Дверь в гостиную неожиданно приоткрылась. Но в темном проеме никого не было. Только слышно было сидящим в гостиной, как нечто невеликое, перевалив порожек, поползло в комнату, переваливаясь и пыхча, пошлепало по паркету прямиком к собравшимся.
Гости отвернули взоры от чтеца и медленно перевели их в направлении полутемного угла, откуда доносились мягкие шлепки и пыхтение. Поначалу им ничего разглядеть не удавалось — гостиную освещал торшер, в круге света которого они все и сидели. Но пыхтение и шлепки уверенно приближались. И вот, наконец, приблизились настолько, что из темноты показалась здоровенная, с армейский ботинок цвета хаки 47-го размера, рогатая жаба. Она медленно переставляла лапы, толщиною с руку ребенка, а глаза ее, повертываясь в глазницах, впивались по очереди в каждого из пришедших, заставляя того замереть на месте и против воли вглядываться в нежданную гостью.
Подойдя к столу, жаба оглядела собравшихся еще раз, особенно долго разглядывая побелевшего поэта-лирика, а затем, тяжело моргнув, взглянула на свою переднюю лапу, приподняв ее к глазам, — на запястье лапы блеснули изящные дамские часики. Помолчав немного, грудным голосом жаба произнесла:
— Уж полночь близится, а Германа все нет!
И покачала головой недовольно.
Этого оказалось достаточно. Даже более чем достаточно: гости сорвались с мест — упал стул, зазвенел хрусталь рюмок, проливая недопитое содержимое на скатерть; хозяин вскочил следом, пытаясь выбраться из-за стола и докричаться до гостей, но те, уже не слыша ни его, ни себя, ни криков друг друга, хватали с вешалки верхнюю одежду и спешно выбегали в коридор.
Зашнуровывали ботинки они уже в лифте.
Иван Сергеевич обернулся к жабе. Та улыбнулась в ответ, махнула лапой; тотчас же ввысь поднялся дымный столп, достигая высоты ста семидесяти сантиметров и, достигнув, немедленно распался. А из него вышла его супруга, Василиса Петровна, складывая в пальцах жабью шкурку. Затем она подошла к шкатулке, стоящей на серванте, открыла ее и уложила шкурку в особое отделение с надписью «рогатая жаба», рядом находились еще несколько таких отделений, общим числом более двух десятков, каждая сопровождалась коротким пояснением: «жаба обыкновенная», «квакша», «лягушка веслоногая» и проч.

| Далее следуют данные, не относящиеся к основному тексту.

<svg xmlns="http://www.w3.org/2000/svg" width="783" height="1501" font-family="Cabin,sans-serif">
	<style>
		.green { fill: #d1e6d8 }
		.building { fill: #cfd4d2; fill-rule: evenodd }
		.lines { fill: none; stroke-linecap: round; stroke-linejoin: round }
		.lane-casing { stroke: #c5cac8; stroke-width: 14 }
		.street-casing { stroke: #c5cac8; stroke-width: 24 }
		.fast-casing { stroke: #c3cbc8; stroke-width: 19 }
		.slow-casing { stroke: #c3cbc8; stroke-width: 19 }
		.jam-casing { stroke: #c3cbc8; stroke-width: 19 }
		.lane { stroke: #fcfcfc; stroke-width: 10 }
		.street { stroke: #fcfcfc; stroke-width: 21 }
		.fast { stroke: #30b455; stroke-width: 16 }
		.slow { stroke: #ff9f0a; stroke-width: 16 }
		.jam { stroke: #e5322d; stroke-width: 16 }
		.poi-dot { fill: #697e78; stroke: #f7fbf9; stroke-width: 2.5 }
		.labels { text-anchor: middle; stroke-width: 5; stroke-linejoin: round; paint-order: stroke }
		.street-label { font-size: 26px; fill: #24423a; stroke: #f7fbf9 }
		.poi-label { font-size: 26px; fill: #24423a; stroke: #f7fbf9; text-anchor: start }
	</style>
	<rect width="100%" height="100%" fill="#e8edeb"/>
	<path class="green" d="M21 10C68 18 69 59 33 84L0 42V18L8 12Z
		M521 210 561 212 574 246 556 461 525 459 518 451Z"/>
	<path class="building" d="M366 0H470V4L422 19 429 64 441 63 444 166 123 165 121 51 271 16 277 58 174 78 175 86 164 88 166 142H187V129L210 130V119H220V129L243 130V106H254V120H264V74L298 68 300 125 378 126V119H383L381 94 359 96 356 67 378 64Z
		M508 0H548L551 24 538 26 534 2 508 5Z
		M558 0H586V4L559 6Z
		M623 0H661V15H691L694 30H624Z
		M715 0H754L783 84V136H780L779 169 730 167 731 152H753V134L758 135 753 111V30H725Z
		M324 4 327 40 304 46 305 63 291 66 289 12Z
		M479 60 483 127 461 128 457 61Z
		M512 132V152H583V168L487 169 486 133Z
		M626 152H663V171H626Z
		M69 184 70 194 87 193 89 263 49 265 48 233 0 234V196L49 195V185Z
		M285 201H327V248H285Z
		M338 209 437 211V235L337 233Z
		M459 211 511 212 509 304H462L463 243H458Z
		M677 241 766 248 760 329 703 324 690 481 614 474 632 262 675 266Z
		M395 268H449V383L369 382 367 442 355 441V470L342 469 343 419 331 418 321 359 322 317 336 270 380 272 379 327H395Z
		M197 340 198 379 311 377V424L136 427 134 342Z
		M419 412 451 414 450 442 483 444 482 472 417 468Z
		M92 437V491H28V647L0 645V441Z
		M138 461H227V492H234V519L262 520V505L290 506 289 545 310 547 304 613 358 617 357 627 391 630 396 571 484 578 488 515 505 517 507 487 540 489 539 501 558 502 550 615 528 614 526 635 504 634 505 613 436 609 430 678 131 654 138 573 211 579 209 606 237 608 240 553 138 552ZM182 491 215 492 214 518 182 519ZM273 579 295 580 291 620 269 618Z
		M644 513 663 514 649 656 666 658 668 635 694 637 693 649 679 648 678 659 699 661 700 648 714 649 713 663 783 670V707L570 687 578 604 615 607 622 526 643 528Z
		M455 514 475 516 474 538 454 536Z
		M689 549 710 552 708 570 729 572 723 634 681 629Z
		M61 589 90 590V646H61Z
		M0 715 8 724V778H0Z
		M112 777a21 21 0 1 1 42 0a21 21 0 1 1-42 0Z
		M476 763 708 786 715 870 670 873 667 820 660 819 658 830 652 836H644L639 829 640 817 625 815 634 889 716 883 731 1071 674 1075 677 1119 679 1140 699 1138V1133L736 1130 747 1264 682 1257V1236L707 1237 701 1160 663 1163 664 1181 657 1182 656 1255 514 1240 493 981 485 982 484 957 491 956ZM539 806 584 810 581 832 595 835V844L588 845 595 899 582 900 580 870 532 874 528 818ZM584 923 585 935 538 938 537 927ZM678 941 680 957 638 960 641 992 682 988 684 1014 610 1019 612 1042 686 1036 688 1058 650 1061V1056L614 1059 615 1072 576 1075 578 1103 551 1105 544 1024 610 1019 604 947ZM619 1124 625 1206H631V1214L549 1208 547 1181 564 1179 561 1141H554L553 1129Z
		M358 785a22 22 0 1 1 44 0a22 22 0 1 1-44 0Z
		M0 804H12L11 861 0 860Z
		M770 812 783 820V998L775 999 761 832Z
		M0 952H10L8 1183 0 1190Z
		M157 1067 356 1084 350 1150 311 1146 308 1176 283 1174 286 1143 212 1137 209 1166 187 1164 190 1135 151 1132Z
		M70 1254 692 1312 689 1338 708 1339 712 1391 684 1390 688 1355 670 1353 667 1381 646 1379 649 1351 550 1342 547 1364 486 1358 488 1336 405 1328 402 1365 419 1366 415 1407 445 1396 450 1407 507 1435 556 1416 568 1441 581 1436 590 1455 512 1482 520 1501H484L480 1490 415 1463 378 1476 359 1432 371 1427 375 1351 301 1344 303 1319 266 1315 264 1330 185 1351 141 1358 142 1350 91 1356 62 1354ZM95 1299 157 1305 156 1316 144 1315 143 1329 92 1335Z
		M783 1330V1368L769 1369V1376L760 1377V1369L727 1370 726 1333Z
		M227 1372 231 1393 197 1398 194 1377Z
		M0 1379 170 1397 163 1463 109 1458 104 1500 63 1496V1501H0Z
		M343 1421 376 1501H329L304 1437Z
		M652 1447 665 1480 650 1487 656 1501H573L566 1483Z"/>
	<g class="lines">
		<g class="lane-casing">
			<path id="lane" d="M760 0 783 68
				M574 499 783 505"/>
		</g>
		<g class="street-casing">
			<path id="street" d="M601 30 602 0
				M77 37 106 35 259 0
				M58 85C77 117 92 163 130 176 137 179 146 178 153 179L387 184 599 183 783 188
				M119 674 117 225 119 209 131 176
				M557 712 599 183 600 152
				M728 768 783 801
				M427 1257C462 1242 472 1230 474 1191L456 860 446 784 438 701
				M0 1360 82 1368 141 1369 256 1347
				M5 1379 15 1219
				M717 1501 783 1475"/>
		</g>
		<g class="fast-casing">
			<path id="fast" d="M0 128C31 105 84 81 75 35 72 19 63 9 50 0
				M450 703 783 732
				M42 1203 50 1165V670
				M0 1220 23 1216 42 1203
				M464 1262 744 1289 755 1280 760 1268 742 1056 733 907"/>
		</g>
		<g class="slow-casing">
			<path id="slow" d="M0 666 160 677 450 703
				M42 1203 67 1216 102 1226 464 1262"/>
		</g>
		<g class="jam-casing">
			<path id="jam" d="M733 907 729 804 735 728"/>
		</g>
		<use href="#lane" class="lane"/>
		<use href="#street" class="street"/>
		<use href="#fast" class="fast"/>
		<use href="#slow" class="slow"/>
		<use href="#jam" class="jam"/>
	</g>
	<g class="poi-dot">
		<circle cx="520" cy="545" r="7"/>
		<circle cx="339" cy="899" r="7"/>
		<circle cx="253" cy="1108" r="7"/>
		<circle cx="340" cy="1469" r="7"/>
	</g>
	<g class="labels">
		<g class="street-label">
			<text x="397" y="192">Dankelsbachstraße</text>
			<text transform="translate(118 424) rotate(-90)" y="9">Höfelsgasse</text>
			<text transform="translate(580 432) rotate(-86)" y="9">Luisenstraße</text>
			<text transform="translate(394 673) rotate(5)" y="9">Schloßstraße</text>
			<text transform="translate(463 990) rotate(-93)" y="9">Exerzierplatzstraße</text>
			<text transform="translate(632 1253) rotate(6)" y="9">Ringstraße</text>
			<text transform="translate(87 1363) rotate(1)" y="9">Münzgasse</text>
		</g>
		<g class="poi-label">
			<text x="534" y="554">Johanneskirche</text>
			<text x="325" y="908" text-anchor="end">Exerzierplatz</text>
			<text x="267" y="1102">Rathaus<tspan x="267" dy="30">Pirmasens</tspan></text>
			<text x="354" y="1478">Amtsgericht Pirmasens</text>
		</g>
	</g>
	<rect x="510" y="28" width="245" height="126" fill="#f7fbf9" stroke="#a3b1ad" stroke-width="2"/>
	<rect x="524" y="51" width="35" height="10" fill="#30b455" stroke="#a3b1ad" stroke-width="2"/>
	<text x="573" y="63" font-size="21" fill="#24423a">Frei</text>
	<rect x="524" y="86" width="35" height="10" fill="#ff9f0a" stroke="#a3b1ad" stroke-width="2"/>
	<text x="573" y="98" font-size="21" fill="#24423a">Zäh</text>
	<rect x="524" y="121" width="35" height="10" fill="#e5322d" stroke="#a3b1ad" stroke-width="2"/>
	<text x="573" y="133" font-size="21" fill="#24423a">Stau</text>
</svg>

— Бася! — возмущенно воскликнул писатель.
— Что Бася, — недовольно откликнулась супруга. — Что Бася? Я уже триста лет Бася.
— Ну, нельзя же так. Все-таки, они мои друзья…
— Нельзя, как же. Посмотри на время, а потом уж говори «нельзя». Мне убирать за вами, устроили тут свинарник, вон самогон ваш трехзвездочный весь на скатерть пролили. Неужто ты оттирать будешь? Вот именно, не мужское это дело, качай головой. И уборка, и готовка, и постель — и все я, везде я! Это подай, то прибери, в магазин сходи, даже гранки и то вычитай. Ну, как же, у тебя работа, ты человек занятой, известный — то диспут, то встреча, то фуршет. А ведь тебе завтра в издательство роман сдавать — в корректуре конь не валялся. И что, опять я править буду?
— Но Бася, я понимаю, конечно… но нехорошо же вот так…
— Все, без разговоров. Помоги мне убрать со стола и марш спать. Я устала, как не знаю кто, а мне еще с твоими гранками возиться. А ты бы своих дармоедов еще полночи развлекал; представляю, что после них к утру осталось.
Обреченно вздохнув, Иван Сергеевич покачал головой и понес вслед за супругой грязные тарелки. Недопитое вино поставил в холодильник. И только оставшись на кухне один, хмыкнул, вздохнул тяжело, будто вспомнив что-то, и мрачно пробормотал вполголоса:
— Как была жабой, так жабой и осталась.
И тут же натянуто улыбнулся и поспешил в гостиную помогать супруге убирать со стола.